**TEXTAUSZUG:**
Dr. Chan-jo Jun ist Rechtsanwalt und Fachanwalt für Informationstechnologierecht, Mitglied des Bayerischen Verfassungsgerichtshof, Vorsitzender Ausschuss für IT-Recht der Bundesrechtsanwaltskammer und Managing Partner bei Jun Legal.
Sarah Rachut, Grundrechtsverwirklichung in digitalen Kontexten, Berlin (Duncker & Humblot) 2025, ISBN 978-3-428-19305-9, 149,90 EUR
MMR-Aktuell 2025, 02023 Wer eine juristische Doktorarbeit mit einem Umfang von mehr als 700 Seiten liest, macht sich darauf gefasst, zu einem begrenzten Thema viel mehr zu erfahren, als man unbedingt wissen wollte. Die Dissertation von Sarah Rachut hinterlässt mich als politischen Praktiker jedoch mit dem dringenden Bedürfnis, die Erkenntnisse und Appelle so schnell wie möglich in die Tat umzusetzen; sei es als Empfehlung an den Gesetzgeber oder nur als Argumentation für die nächste Klageschrift gegen einen Plattformbetreiber, der mit der europäischen Vorstellung von Grundrechten am liebsten gar nichts zu tun haben will.
Als Jurastudent lernt man im zweiten Semester, dass Grundrechte nicht gegenüber anderen Bürgern, sondern gegenüber dem Staat durchgesetzt und verwirklicht werden, da dort das strukturelle Machtgefälle durch das Rechtsstaatsprinzip eingehegt wird. Heute sind es jedoch internationale Unternehmen, die die Macht darüber ausüben können, welche Positionen wir lesen und verbreiten dürfen. Der Staat hat die Steuerungshoheit eingebüßt und ist auf der Plattform nur ein weiterer User, während seine Regelungen, soweit sie über die Gemeinschaftsregeln der Plattformbetreiber hinausgehen, bestenfalls ignoriert, häufig politisch bekämpft werden. Der nationale Staat ist nur einer von vielen Akteuren neben anderen Staaten, Werbekunden, Shareholdern und User Communities, die versuchen ihre Bedürfnisse durchzusetzen. Digitale Technologien schaffen eine normative Kraft des Faktischen auf sozialen Medien. Die Plattformen legen in ihren AGB fest, welche Verhaltensweisen und Vokabeln in Videos erlaubt sind oder zum Entzug der Monetarisierung führen. Ein Beispiel außerhalb des Meinungsdiskurses ist das Geschäftsmodell von Uber. Der Fahrdienstvermittler passte nicht in die herkömmliche Taxiregulierung und letztlich musste sich der Gesetzgeber anpassen, nicht das Start-up. Dass es hierbei an demokratischer Legitimation fehlt, interessiert die wenigsten Fahrgäste oder Plattformnutzer.

**BEREITGESTELLTES MATERIAL:**
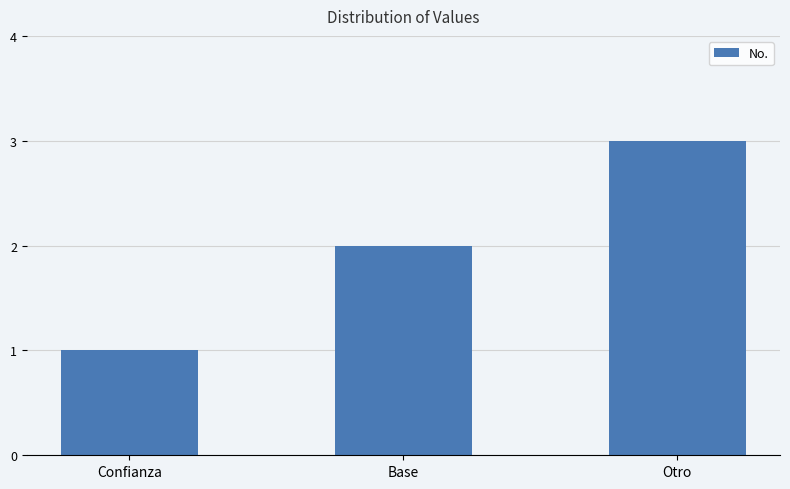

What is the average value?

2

**ZU LÖSENDE AUFGABEN:**
1 – Welches Geschäftsmodell nennt der Textauszug als Beispiel außerhalb des Meinungsdiskurses?
2 – Geben Sie den Textauszug wörtlich wieder, beginnend bei „Dr. Chan-jo Jun“ und fortlaufend bis einschließlich „bei Jun Legal.“.

**LÖSUNGEN:**
1 – Das Geschäftsmodell von Uber.

2 –
Dr. Chan-jo Jun ist Rechtsanwalt und Fachanwalt für Informationstechnologierecht, Mitglied des Bayerischen Verfassungsgerichtshof, Vorsitzender Ausschuss für IT-Recht der Bundesrechtsanwaltskammer und Managing Partner bei Jun Legal.